Extend the following page excerpt on sampling interval values over a net of S by N points, starting after its final code block.

:: Page excerpt

Mapping the shape over a gradient in S and N

It can be difficult to interpret the distribution of interval values from our actual datasets, because they are irregularly distributed over S by N space. So we can drop a net over the relevant S by N gradient and sample regularly from it.

all_di_net <- all_di %>%
  select(s0, n0) %>%
  distinct()

net <- readd(dat, cache = cache) 

net <- net %>%
  mutate(s0 = rank,
         n0 = abund)

ggplot(all_di_net, aes(log(s0), log(n0))) +
  geom_point() +
  geom_vline(xintercept = log(200)) +
  geom_hline(yintercept = c(log(404420))) +
  geom_point(data = net, color = "purple")

Here is how these 95% intervals vary over the net of points:

ggplot(filter(net_summary, s0 > 2, skew_unique > 1), aes(log(s0), log(n0), color = skew_95_ratio_1t)) +
  geom_point() +
  theme_bw() +
  scale_color_viridis_c()

::::
:: Provided data

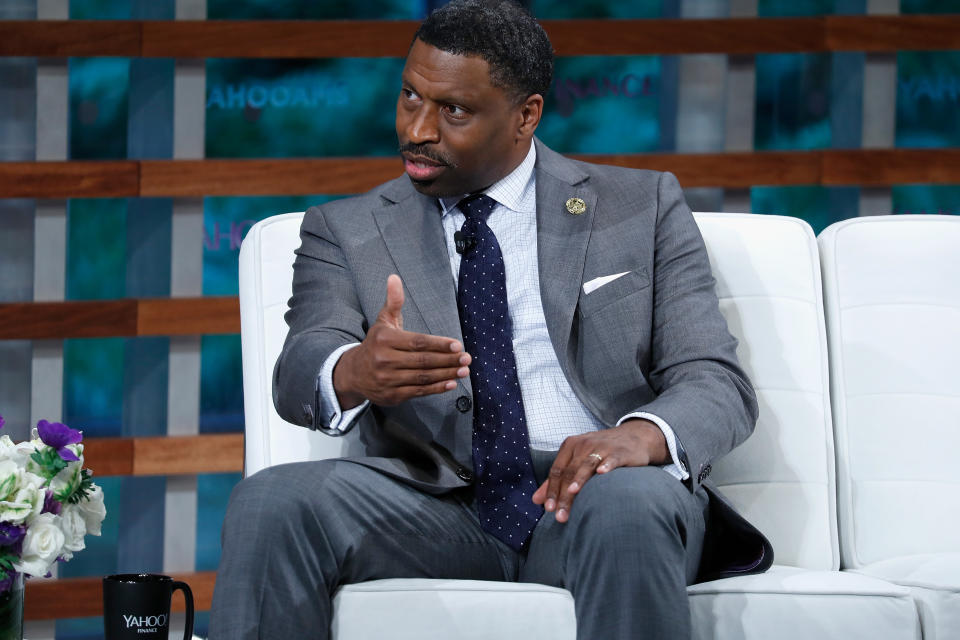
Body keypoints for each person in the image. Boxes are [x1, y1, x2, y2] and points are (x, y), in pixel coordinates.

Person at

::::

Output below -
ggplot(filter(net_summary,simpson_unique > 1), aes(log(s0), log(n0), color = simpson_95_ratio_1t)) +
  geom_point() +
  theme_bw() +
  scale_color_viridis_c(option = "plamsa")

ggplot(filter(net_summary, s0 > 2), aes(x = log_nparts, y = skew_95_ratio_1t, color = log(n0/s0))) +
  geom_point() +
  theme_bw()


ggplot(net_summary, aes(x = log_nparts, y = simpson_95_ratio_1t, color = log(n0/s0))) +
  geom_point() +
  theme_bw()